Postoperative Pulmonary Function Assessment Based on Deep Learning Study

Improvements in low-dose CT screening have led to an increase in early-stage NSCLC diagnoses, with surgical resection-usually lobectomy or segmentectomy-remaining the primary curative option. In Hong Kong, however, patients frequently present with comorbidities such as chronic respiratory disease or cardiovascular issues, making the preservation of healthy lung tissue crucial for their long-term quality of life. Traditional surgical resection, such as lobectomy or segmentectomy, has certain limitations in terms of functional preservation. In contrast, robotic/navigational bronchoscopic ablation has emerged in recent years as a novel minimally invasive endoscopic treatment strategy. This approach has been implemented in select centers and demonstrates potential advantages, including faster postoperative recovery, reduced trauma, and improved preservation of pulmonary function. By leveraging advanced navigation systems, bronchoscopic ablation enables precise localization and ablation of pulmonary nodules, avoiding the extensive resection of healthy lung tissue required in traditional surgery. These benefits hold promise for enhancing patients' long-term quality of life and survival rates.

Moreover, conventional pulmonary function tests like FEV₁ and diffusing capacity of the lung for carbon monoxide provide only a global assessment of respiratory capacity, which may not fully capture the regional changes in pulmonary function that occur following segmentectomy or lobectomy. Likewise, basic CT volumetry overlooks finer anatomical details such as segmental airway distribution, microvascular networks, and local alveolar compliance. Furthermore, there is currently a paucity of direct comparative studies between robotic/navigational bronchoscopic ablation and traditional surgical resection regarding postoperative pulmonary function and long-term outcomes. Supported by Research Grants Council, our work since 2019 has validated the feasibility and safety of this technique, leading to widespread recognition and numerous publications. However, most existing research is retrospective or derived from single-center data, with a primary focus on short-term safety and technical feasibility.
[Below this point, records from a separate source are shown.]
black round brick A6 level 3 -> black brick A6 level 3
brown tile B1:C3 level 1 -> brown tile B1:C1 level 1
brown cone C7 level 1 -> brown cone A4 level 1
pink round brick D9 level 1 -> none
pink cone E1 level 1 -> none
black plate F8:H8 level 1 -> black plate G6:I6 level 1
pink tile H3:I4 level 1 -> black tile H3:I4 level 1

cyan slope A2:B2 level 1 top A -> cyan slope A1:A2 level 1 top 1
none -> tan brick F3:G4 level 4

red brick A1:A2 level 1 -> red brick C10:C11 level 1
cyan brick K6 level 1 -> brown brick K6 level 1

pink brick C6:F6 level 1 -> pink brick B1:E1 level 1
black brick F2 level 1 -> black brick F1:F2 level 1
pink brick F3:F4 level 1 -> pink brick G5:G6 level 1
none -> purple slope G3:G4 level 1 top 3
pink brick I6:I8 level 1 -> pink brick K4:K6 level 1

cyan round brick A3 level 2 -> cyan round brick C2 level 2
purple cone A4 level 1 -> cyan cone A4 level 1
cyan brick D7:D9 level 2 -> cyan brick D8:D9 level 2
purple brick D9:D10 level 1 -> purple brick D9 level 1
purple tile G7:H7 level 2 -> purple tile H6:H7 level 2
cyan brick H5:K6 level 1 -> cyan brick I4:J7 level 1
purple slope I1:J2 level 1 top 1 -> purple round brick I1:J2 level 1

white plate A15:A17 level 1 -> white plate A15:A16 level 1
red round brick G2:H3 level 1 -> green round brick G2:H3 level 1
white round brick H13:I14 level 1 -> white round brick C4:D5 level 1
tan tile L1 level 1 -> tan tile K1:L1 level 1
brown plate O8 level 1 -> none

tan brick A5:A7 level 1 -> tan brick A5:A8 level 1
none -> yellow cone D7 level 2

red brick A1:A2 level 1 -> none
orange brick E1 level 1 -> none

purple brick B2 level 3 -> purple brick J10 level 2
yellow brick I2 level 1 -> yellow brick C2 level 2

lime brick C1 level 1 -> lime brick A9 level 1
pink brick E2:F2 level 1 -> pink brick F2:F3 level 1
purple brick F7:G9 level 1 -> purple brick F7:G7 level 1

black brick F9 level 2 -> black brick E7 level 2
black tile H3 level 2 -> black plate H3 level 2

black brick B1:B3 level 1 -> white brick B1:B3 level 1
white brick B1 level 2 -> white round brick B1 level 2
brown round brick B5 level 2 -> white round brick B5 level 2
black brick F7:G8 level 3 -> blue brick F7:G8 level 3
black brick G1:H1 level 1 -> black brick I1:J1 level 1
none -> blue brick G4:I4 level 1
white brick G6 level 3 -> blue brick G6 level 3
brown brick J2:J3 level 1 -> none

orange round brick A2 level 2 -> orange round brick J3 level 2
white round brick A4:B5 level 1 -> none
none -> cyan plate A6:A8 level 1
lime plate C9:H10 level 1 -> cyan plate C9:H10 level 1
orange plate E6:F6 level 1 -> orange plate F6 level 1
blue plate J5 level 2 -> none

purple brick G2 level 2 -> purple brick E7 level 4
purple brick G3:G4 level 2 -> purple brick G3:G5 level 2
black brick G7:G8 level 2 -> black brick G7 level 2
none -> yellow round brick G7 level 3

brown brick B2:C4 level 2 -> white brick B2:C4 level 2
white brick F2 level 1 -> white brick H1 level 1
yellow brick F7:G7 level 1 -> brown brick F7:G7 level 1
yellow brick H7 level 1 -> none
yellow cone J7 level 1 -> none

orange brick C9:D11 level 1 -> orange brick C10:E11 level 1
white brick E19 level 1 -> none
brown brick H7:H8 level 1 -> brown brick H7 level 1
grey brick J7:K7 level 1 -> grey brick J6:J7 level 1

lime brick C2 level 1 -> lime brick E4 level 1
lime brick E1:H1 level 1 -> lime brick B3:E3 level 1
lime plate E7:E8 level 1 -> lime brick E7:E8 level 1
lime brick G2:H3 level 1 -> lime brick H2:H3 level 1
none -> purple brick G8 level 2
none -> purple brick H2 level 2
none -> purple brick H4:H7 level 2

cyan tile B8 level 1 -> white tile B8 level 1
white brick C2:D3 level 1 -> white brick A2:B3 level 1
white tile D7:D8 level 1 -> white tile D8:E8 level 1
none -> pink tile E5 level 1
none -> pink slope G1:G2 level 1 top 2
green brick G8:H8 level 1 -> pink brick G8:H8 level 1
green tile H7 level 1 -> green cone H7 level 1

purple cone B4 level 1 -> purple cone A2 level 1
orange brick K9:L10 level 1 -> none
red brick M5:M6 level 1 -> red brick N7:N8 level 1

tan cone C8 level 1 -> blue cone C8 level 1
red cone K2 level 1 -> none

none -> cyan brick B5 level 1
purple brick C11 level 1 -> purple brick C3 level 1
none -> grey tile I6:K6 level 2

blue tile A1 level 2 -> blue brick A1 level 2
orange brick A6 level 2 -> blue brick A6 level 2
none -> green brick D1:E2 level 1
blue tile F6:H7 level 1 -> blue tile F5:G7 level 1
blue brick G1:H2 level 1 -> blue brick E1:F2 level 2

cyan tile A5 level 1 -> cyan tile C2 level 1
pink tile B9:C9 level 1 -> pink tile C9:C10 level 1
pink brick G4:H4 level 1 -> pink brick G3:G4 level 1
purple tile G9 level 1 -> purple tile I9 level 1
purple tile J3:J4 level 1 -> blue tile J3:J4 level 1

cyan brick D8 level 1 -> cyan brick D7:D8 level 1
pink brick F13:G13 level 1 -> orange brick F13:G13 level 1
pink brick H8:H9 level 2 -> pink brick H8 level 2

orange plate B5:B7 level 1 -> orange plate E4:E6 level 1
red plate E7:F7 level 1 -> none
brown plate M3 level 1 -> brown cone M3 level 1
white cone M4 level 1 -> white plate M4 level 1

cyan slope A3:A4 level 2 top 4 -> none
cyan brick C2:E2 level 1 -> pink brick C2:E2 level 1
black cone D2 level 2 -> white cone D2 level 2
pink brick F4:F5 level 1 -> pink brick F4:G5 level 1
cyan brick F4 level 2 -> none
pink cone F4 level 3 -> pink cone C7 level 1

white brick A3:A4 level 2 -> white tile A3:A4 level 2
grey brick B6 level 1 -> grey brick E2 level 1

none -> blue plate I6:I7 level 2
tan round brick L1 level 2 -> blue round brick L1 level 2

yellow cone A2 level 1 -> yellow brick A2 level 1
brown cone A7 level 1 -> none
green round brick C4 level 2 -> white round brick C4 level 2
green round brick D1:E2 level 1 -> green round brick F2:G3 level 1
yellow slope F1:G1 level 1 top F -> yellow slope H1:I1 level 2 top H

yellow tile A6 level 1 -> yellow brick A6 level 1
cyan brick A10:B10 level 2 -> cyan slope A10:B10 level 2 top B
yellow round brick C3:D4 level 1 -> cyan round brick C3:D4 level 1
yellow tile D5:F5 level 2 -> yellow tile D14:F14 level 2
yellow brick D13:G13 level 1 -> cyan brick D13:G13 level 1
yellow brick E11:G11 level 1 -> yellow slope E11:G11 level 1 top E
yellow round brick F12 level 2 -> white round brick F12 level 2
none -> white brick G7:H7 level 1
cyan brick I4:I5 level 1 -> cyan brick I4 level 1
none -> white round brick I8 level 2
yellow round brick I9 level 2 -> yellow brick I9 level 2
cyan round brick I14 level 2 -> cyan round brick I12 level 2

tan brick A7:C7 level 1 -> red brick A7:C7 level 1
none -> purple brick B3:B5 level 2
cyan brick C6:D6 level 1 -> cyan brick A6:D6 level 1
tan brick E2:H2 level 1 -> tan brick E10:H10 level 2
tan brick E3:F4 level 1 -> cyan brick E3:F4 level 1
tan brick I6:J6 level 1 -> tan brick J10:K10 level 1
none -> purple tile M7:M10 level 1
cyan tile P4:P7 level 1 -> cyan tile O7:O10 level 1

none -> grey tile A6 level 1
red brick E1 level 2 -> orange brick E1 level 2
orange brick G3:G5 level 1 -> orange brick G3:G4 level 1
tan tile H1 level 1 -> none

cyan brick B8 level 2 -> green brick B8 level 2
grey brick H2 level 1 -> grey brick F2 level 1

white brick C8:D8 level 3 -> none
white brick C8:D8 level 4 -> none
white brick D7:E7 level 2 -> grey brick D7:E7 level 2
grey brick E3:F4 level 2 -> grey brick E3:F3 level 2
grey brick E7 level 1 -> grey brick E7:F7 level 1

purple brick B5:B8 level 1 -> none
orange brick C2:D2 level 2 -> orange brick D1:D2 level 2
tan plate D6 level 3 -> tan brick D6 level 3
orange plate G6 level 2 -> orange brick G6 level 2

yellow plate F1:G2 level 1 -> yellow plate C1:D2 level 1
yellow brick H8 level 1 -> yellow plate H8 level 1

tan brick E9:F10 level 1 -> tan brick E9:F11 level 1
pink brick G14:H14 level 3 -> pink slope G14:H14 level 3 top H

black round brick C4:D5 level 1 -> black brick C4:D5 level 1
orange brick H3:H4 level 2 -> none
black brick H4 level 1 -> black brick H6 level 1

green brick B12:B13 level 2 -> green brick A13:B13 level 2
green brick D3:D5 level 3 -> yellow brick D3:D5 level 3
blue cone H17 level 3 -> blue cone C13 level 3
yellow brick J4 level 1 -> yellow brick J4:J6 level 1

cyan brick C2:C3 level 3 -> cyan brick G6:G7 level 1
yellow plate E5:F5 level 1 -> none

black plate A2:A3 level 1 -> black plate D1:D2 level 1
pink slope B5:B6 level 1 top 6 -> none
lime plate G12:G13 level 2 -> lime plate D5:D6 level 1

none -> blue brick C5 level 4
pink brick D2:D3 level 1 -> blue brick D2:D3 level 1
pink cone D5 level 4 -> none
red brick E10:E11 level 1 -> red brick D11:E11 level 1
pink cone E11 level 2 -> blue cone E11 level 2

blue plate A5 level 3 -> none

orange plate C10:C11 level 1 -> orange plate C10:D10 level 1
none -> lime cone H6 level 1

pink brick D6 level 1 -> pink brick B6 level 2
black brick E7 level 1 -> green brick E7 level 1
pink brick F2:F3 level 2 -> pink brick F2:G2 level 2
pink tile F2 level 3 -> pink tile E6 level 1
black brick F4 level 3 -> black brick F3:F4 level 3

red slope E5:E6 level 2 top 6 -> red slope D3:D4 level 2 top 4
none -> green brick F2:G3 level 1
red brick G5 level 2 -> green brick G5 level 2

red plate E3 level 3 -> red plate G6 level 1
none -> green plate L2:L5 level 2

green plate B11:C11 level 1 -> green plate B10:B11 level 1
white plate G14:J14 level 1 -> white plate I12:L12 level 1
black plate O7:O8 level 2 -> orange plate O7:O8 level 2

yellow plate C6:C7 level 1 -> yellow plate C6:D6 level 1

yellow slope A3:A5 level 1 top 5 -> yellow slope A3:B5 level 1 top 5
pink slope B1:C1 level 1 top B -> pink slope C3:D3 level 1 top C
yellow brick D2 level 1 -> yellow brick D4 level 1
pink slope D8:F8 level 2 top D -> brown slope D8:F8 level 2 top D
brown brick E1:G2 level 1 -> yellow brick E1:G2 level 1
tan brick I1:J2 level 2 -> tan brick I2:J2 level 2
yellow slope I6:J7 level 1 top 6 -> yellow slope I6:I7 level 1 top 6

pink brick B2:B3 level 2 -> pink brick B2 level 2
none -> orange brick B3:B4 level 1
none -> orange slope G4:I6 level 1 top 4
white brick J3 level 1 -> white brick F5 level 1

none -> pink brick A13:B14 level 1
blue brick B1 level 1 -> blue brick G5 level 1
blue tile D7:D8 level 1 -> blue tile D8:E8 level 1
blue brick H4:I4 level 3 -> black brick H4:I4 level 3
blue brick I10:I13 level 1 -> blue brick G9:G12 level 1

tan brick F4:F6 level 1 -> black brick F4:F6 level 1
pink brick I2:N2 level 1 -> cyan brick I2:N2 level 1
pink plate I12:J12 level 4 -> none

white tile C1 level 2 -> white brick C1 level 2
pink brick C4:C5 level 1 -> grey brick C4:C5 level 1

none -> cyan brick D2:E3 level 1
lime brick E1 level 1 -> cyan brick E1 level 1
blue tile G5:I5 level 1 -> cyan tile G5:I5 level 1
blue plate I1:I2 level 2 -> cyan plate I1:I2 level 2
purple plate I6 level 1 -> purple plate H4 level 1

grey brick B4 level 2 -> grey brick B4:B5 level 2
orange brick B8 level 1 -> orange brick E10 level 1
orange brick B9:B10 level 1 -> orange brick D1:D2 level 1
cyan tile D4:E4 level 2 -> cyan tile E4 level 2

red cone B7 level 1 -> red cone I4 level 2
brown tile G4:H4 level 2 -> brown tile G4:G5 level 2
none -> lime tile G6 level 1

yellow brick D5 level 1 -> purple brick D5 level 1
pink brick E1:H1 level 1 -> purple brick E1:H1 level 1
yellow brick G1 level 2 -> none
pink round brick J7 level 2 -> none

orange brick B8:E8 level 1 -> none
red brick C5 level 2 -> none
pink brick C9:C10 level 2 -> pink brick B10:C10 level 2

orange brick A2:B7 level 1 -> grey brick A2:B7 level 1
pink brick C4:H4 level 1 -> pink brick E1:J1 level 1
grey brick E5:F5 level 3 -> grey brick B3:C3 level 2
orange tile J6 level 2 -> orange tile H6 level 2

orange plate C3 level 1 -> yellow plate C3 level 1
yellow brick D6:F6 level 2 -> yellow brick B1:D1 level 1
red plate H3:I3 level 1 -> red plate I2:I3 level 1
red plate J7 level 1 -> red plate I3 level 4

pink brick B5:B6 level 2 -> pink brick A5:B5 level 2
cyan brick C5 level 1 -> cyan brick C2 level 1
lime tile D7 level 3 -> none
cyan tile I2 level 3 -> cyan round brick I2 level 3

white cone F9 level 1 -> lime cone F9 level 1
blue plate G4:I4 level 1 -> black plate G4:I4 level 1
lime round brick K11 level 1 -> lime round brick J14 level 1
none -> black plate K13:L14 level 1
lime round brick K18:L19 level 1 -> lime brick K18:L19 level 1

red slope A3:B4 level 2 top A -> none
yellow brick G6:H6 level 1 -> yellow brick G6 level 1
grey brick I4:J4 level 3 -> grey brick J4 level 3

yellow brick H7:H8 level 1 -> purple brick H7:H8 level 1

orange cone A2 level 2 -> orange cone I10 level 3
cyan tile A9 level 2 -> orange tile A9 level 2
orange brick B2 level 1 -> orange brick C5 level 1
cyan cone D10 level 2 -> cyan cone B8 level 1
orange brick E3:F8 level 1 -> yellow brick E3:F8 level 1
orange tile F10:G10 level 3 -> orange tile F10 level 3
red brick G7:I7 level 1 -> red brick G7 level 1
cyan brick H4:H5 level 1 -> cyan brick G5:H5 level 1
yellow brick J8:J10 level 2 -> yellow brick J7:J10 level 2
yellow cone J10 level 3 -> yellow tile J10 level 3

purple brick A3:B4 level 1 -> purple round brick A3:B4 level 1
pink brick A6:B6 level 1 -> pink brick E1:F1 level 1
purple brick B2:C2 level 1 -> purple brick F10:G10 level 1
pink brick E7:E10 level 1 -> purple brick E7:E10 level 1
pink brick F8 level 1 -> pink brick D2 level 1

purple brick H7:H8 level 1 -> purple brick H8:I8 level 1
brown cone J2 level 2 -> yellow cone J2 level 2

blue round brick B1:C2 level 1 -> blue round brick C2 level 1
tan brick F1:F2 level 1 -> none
To address these limitations, an integrative approach leveraging 3D-CT imaging and ML is proposed. Machine learning is a technology that uses algorithms to automatically learn from data and make predictions or decisions. Deep learning, a subfield of ML, utilizes multi-layer neural networks to effectively extract features and recognize patterns in complex, high-dimensional data. ML, and particularly DL, has demonstrated remarkable potential in various medical imaging applications, including lesion detection, tissue segmentation, and outcome prediction. By automatically learning complex patterns in high-dimensional data, ML and DL models can interpret subtle radiologic characteristics that may be missed by conventional analyses. In the context of 3D-CT imaging for NSCLC, DL architectures-such as convolutional neural networks-can extract detailed features from volumetric scans, enabling robust quantification of tumor size, shape, and location as well as refined assessment of lung parenchyma. When integrated with pulmonary function parameters and clinical data, these algorithms provide a powerful means to generate predictive models, identify at-risk patients earlier, and guide individualized treatment planning. Moreover, ML-driven approaches can adapt to evolving datasets over time, continuously refining and improving their performance. This scalability and adaptability are especially valuable in prospective studies, where large, multimodal datasets are collected to evaluate the long-term impact of different treatment strategies. Consequently, incorporating ML and DL in this research not only enhances the precision of outcome prediction but also contributes to a standardized framework for dynamic, personalized assessment of pulmonary function, guiding more informed clinical decision-making.

The primary aim of this study is to determine whether segmentectomy truly offers better functional preservation than lobectomy, whether robotic/navigation-guided bronchoscopic ablation indeed achieves superior pulmonary function preservation compared to traditional surgical resection, and under which specific patient conditions each approach may yield the greatest benefit. By undertaking a prospective, well-designed investigation, the research will fill a critical gap in evidence regarding long-term functional outcomes, providing clearer criteria for selecting the most appropriate resection type. Moreover, the introduction of a standardized, integrative assessment tool has the potential to optimize surgical decision-making and postoperative care, ultimately improving survival and quality of life for early-stage NSCLC patients in Hong Kong and potentially informing best practices in other healthcare contexts.